In a 2018 article called ‘Sexism and the city: how urban planning has failed women’ authors Dorina Pojani, Dorothy Wardale and Kerry Brown discuss “zoned” cities. These cities have separated shopping, entertainment, work, and housing and placed them in distant locations.
The article notes that this results in isolated residential areas. Residential area number 1, made for families, have roads as major access routes and host homes that are unaffordable for a single woman. This in turn, drives single women to residential area number 2, which is made up of “miniscule flats in high rises.”, resulting in them experiencing a worse quality of life.
In The Atlantic article ‘Most women still don’t have a room of their own’ Divya Subramanian discusses how Covid-19 challenged “one of the most basic structures of life for the past two centuries: the separation between home and workplace.”
Subramanian discusses working from home and how it has tested the boundaries between leisure and work, whilst reinforcing existing binaries. In the article, it is stated that according to a Lendingtree survey 60% of men are more likely than women to have a home office. Alongside this, Subramanian says the average home is not usually built to accommodate one office, let alone two. Therefore, in a home where both a man and a woman were forced to work from home, the man would often be prioritised.
“The Human Scale”
In an interview with evoke, Criado Perez spoke of Swiss architect Le Corbusier’s “human scale” for architecture that would be universally applicable. His version of “human” was a six-foot man with his arm raised.
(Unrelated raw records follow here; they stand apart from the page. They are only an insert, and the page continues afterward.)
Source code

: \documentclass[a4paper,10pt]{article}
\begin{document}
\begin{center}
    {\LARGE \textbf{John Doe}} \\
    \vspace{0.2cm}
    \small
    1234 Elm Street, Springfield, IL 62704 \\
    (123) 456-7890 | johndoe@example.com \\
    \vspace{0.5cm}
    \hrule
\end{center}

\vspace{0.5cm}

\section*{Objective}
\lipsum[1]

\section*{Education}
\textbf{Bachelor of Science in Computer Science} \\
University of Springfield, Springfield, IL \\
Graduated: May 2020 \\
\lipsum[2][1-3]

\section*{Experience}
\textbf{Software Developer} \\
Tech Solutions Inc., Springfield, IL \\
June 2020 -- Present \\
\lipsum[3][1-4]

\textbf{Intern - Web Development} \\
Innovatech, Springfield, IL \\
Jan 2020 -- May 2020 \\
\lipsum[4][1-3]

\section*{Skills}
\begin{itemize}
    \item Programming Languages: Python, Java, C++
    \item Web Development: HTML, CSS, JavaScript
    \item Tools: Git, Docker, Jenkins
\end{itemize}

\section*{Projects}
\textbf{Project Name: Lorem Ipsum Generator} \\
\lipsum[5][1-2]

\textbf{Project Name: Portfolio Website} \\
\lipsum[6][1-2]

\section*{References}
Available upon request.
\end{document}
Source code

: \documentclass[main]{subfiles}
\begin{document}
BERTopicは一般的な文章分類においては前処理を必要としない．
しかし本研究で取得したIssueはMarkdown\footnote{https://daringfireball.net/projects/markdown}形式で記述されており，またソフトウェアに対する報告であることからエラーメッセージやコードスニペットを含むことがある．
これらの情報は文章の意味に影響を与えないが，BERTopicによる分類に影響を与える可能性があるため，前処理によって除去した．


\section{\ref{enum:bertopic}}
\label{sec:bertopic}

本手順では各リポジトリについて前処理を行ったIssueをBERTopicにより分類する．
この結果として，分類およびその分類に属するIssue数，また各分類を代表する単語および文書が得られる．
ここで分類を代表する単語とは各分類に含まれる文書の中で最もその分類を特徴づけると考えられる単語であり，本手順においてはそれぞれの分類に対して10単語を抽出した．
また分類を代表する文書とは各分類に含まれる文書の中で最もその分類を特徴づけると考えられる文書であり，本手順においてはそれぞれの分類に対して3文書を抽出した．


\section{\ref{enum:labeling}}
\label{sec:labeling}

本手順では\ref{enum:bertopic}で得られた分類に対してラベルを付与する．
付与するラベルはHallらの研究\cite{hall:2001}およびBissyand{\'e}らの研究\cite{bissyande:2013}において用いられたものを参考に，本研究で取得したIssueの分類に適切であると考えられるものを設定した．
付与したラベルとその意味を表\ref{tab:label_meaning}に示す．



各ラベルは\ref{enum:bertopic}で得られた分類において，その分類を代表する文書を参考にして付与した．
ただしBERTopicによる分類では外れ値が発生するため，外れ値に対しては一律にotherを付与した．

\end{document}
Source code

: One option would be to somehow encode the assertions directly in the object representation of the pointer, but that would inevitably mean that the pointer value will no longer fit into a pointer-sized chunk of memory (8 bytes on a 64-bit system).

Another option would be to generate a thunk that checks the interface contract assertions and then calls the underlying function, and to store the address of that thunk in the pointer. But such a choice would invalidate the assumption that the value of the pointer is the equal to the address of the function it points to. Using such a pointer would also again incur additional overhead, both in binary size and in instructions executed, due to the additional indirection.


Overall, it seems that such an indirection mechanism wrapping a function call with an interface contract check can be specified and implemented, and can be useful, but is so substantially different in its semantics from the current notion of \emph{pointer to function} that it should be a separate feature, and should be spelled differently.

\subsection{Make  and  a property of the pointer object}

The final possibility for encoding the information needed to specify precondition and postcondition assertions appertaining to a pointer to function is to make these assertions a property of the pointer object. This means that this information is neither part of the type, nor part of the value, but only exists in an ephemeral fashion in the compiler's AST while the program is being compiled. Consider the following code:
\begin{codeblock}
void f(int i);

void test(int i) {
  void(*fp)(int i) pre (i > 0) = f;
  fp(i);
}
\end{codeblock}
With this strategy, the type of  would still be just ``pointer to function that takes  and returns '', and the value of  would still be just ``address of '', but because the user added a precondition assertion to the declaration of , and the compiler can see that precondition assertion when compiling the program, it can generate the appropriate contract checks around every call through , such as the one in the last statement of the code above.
Le Corbusier’s “human scale” would “go on to shape the entire post-war world, dictating everything from the height of a door handle to the scale of a staircase, all governed by the need to make everything as convenient as possible for this 6ft-tall ideal man” said Oliver Wainwright in the Guardian.
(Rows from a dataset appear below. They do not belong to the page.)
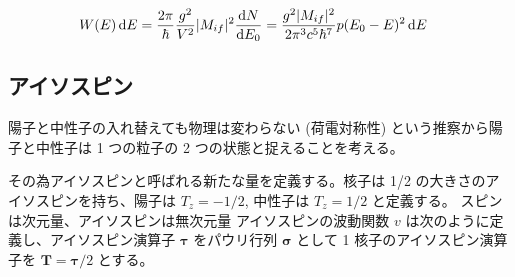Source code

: \documentclass[uplatex,dvipdfmx,a4paper,11pt]{jlreq}
\numberwithin{equation}{section}
\theoremstyle{definition}
\begin{document}
\begin{align}
  W(E)\dl{E} & = \frac{2\pi}{\hbar}\frac{g^2}{V^2}|M_{if}|^2\diff{N}{E_0} = \frac{g^2|M_{if}|^2}{2\pi^3c^5\hbar^7}p(E_0 - E)^2\dl{E}
\end{align}



\subsection{アイソスピン}
陽⼦と中性⼦の⼊れ替えても物理は変わらない (荷電対称性) という推察から陽子と中性子は 1 つの粒子の 2 つの状態と捉えることを考える。

その為アイソスピンと呼ばれる新たな量を定義する。核子は 1/2 の大きさのアイソスピンを持ち、陽子は $T_z = -1/2$, 中性子は $T_z = 1/2$ と定義する。
スピンは次元量、アイソスピンは無次元量
アイソスピンの波動関数 $v$ は次のように定義し、アイソスピン演算子 $\bm{\tau}$ をパウリ行列 $\bm{\sigma}$ として 1 核子のアイソスピン演算子を $\bm{T} = \bm{\tau}/2$ とする。
\end{document}
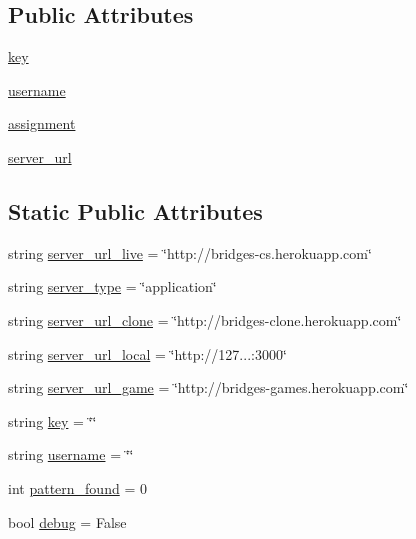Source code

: \subsection*{Public Attributes}
\begin{DoxyCompactItemize}
\item 
\mbox{\hyperlink{classbridges_1_1connector_1_1_connector_afeae8bc992dfa4336a6cc766d8414e6f}{key}}
\item 
\mbox{\hyperlink{classbridges_1_1connector_1_1_connector_adeb8d1b493eae70c24127fb175e1bfe7}{username}}
\item 
\mbox{\hyperlink{classbridges_1_1connector_1_1_connector_a2df020c062b6224d4eeb2c5407c02656}{assignment}}
\item 
\mbox{\hyperlink{classbridges_1_1connector_1_1_connector_abcc06e345e43916cf975eb200187d911}{server\+\_\+url}}
\end{DoxyCompactItemize}
\subsection*{Static Public Attributes}
\begin{DoxyCompactItemize}
\item 
string \mbox{\hyperlink{classbridges_1_1connector_1_1_connector_a10c26bfaf2718f837e7bddfd7715b729}{server\+\_\+url\+\_\+live}} = \char`\"{}http\+://bridges-\/cs.\+herokuapp.\+com\char`\"{}
\item 
string \mbox{\hyperlink{classbridges_1_1connector_1_1_connector_ab5146d539819322f0b0e121a56356ba2}{server\+\_\+type}} = \char`\"{}application\char`\"{}
\item 
string \mbox{\hyperlink{classbridges_1_1connector_1_1_connector_a9048518314ac4902eda88f8457154b63}{server\+\_\+url\+\_\+clone}} = \char`\"{}http\+://bridges-\/clone.\+herokuapp.\+com\char`\"{}
\item 
string \mbox{\hyperlink{classbridges_1_1connector_1_1_connector_a7d58b50fbd7d10f805957ec620135ef7}{server\+\_\+url\+\_\+local}} = \char`\"{}http\+://127...\+:3000\char`\"{}
\item 
string \mbox{\hyperlink{classbridges_1_1connector_1_1_connector_ad2c0c9e4bff85bbfb05816fc9a3515fc}{server\+\_\+url\+\_\+game}} = \char`\"{}http\+://bridges-\/games.\+herokuapp.\+com\char`\"{}
\item 
string \mbox{\hyperlink{classbridges_1_1connector_1_1_connector_a3b577c34402fea1910f56fd9cac51c07}{key}} = \char`\"{}\char`\"{}
\item 
string \mbox{\hyperlink{classbridges_1_1connector_1_1_connector_af2f4f996092cf63a5e7940ca93a2c6b7}{username}} = \char`\"{}\char`\"{}
\item 
int \mbox{\hyperlink{classbridges_1_1connector_1_1_connector_ad137981eae887e1f050216edb7670d35}{pattern\+\_\+found}} = 0
\item 
bool \mbox{\hyperlink{classbridges_1_1connector_1_1_connector_a05ea0150f79561e26b725654fe8ff7dc}{debug}} = False
\end{DoxyCompactItemize}


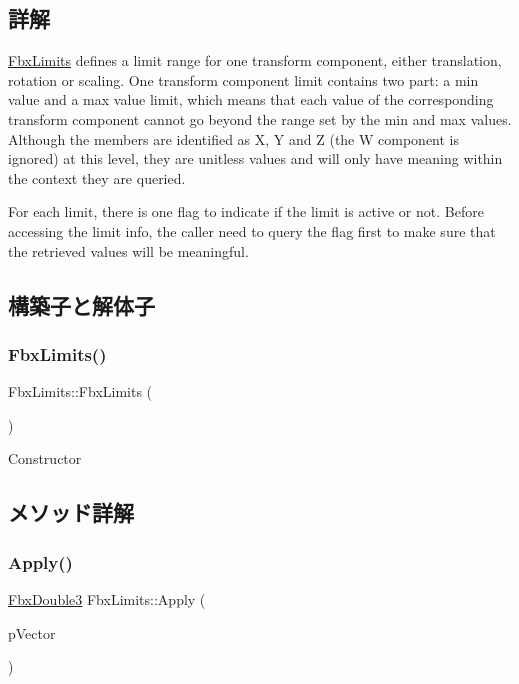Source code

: \subsection{詳解}
\hyperlink{class_fbx_limits}{Fbx\+Limits} defines a limit range for one transform component, either translation, rotation or scaling. One transform component limit contains two part\+: a min value and a max value limit, which means that each value of the corresponding transform component cannot go beyond the range set by the min and max values. Although the members are identified as X, Y and Z (the W component is ignored) at this level, they are unitless values and will only have meaning within the context they are queried.

For each limit, there is one flag to indicate if the limit is active or not. Before accessing the limit info, the caller need to query the flag first to make sure that the retrieved values will be meaningful. 

\subsection{構築子と解体子}
\mbox{\label{class_fbx_limits_a19b22bfab7e355c4d02cea76fa5a0716}} 
\subsubsection{\texorpdfstring{Fbx\+Limits()}{FbxLimits()}}
{\footnotesize\ttfamily Fbx\+Limits\+::\+Fbx\+Limits (\begin{DoxyParamCaption}{ }\end{DoxyParamCaption})}



Constructor 



\subsection{メソッド詳解}
\mbox{\label{class_fbx_limits_a6b64655b62833ad966cf868b4781bf86}} 
\subsubsection{\texorpdfstring{Apply()}{Apply()}}
{\footnotesize\ttfamily \hyperlink{fbxtypes_8h_ae0a96f14cde566774c7553aa7523b7a7}{Fbx\+Double3} Fbx\+Limits\+::\+Apply (\begin{DoxyParamCaption}\item[{const \hyperlink{fbxtypes_8h_ae0a96f14cde566774c7553aa7523b7a7}{Fbx\+Double3} \&}]{p\+Vector }\end{DoxyParamCaption})}


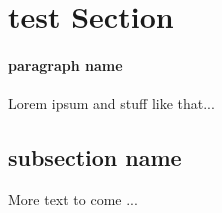 \section{test Section} %
\label{sec:test_section}

\paragraph{paragraph name} %
\label{par:paragraph_name}

Lorem ipsum and stuff like that...

\subsection{subsection name} %
\label{sub:subsection_name}

More text to come ...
Working in the built environment as a woman
The 2020 RTPI research paper ‘Women and Planning’ sought to understand the barriers that women still face when it comes to working in the built environment. A 2017 survey carried out by RTPI found that “20% of women working in planning have faced and are sometimes still facing – gender related barriers to their professional advancement.”
There were many key insights from the research paper. Over 50% of the women surveyed felt their opportunities for promotion are limited because of their gender, and that discriminatory behaviour is just as likely to come from the younger generation of male planners as it is the older generation.
In a 2014 Guardian article titled “If women built cities, what would our urban landscape look like? Susanna Rustin wrote: “There are places in which women- and children, old people, people who belong to ethnic or sexual minorities, and people with disabilities – are enabled to thrive and included in the decision-making processes. There are vastly more places where they are not.”
Having worked in a women-led built environment team for the past 6 months, it is clear to me that representation of women in the industry has improved and continues to improve. However, I still believe that the gender bias is prevalent, especially within the data that underpins the built environment, and it’s going to be a while before the industry is able to progress with the needs of both men and women equally considered.